More Dem Candidates Against Pelosi for Speaker

Nancy Pelosi gavel (Chip Somodevilla / Getty)
Chip Somodevilla / Getty

Two more Democrats running for Congress said on Tuesday that they would not vote for House Minority Leader Nancy Pelosi (D-CA) to be the Speaker if Democrats take back the House.

Ohio Democrat Danny O’Connor, who is running in Ohio’s 12th Congressional District, told MSNBC’s Chris Matthews that he would not support Pelosi if elected and Democrats take back the House.

“We need change,” he said. “We need to have new leadership on both sides.”

Matthews asked, “You’re not voting for Pelosi?”

O’Connor, who is running in a District Trump won by double digits in 2016, answered, “No.”

Max Rose, the Democrat running in New York’s 11th Congressional District, told CBSN on Tuesday that he would also not vote for Pelosi. Rose, who CBSN noted is running in the only New York Congressional District Trump carried in 2016, said Democrats are “in urgent need of new leadership.”

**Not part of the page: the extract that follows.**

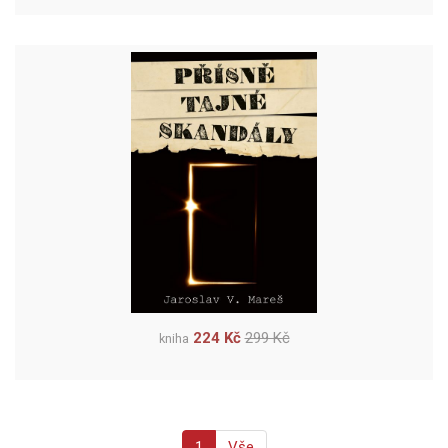
224 Kč
299 Kč
kniha
1
Vše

“The party has lost the trust of voters, not only in my district, but throughout the country, and believe me, if you separate the parties and you just look at our policies — infrastructure, equitable growth, lowering per capita health care costs — those policies have massive support,” Rose reportedly said. “But we’ve got to move towards being also a party that can garner people’s trust and keep it, and we’re not going to accomplish that without new leadership,”

When asked if he would support Pelosi, he also said, “No.”

Democrat Conor Lamb (D-PA) won his special election in Pennsylvania earlier this year while running ads telling voters he would not back Pelosi, and many younger Democrats saw Lamb’s victory as a sign that the party may be better off without having Pelosi as one of its most prominent faces.

Rep. Seth Moulton (D-MA) said on Sunday that Democrats need a “new generation of leadership” and must be “honest about the problems that we face,” making it clear that he believes Democrats need a leader not named Pelosi.

Pelosi, though, has been adamant that she will run for Speaker if Democrats take back the House.

“We will win. I will run for Speaker. I feel confident about it. And my members do, too,” Pelosi told the Boston Globe this year.

If Democrats take back the House, Pelosi will have significant advantages. Not only is she the party’s best fundraiser in Congress and known for her vote-counting abilities, but Democrats do not have a consensus alternative to Pelosi. The House Minority Leader may also want to become Speaker again to make it easier for her to choose her potential successor.